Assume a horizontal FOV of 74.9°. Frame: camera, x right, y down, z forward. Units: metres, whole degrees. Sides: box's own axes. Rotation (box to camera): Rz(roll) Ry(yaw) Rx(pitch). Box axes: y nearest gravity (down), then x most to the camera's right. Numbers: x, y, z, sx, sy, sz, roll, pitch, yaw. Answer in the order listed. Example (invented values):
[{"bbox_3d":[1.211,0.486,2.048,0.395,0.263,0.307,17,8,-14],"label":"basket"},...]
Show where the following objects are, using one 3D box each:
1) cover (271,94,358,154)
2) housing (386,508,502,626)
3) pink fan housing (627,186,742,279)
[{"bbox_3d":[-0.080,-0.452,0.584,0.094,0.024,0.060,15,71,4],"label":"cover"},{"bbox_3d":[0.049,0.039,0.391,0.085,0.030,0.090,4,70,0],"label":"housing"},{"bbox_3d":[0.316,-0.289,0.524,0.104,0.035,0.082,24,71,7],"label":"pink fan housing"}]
§
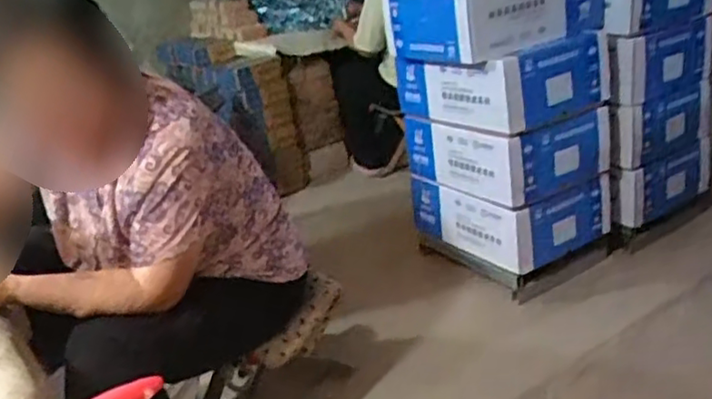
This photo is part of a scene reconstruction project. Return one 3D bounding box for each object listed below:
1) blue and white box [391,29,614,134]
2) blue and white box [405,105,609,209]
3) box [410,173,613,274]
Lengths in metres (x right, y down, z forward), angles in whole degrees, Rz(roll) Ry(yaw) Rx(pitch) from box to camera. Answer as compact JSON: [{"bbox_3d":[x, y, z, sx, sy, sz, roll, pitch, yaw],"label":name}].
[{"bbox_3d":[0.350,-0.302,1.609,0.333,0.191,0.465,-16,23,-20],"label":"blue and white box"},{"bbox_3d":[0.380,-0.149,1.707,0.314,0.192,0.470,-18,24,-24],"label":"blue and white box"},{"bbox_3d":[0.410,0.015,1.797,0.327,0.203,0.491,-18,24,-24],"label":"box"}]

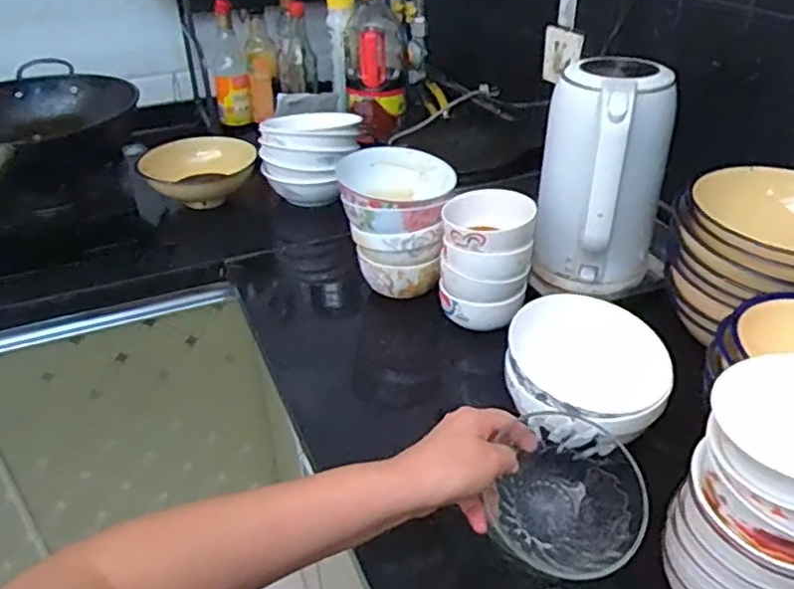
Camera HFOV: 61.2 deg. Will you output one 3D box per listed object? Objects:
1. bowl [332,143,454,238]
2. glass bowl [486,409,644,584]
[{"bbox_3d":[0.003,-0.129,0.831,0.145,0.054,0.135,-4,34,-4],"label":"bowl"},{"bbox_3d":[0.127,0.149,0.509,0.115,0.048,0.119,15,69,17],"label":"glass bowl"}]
§
Output only the lines above from the line that holds "Lengths in metres" through the line that holds "1. bowl [332,143,454,238]", both ends included, and exclude pictures.

Problem solution -
Lengths in metres (x right, y down, z forward), angles in whole degrees, Rz(roll) Ry(yaw) Rx(pitch) from box to camera. Answer as compact JSON: [{"bbox_3d":[x, y, z, sx, sy, sz, roll, pitch, yaw],"label":name}].
[{"bbox_3d":[0.350,-0.302,1.609,0.333,0.191,0.465,-16,23,-20],"label":"blue and white box"},{"bbox_3d":[0.380,-0.149,1.707,0.314,0.192,0.470,-18,24,-24],"label":"blue and white box"},{"bbox_3d":[0.410,0.015,1.797,0.327,0.203,0.491,-18,24,-24],"label":"box"}]

Camera HFOV: 61.2 deg. Will you output one 3D box per listed object? Objects:
1. bowl [332,143,454,238]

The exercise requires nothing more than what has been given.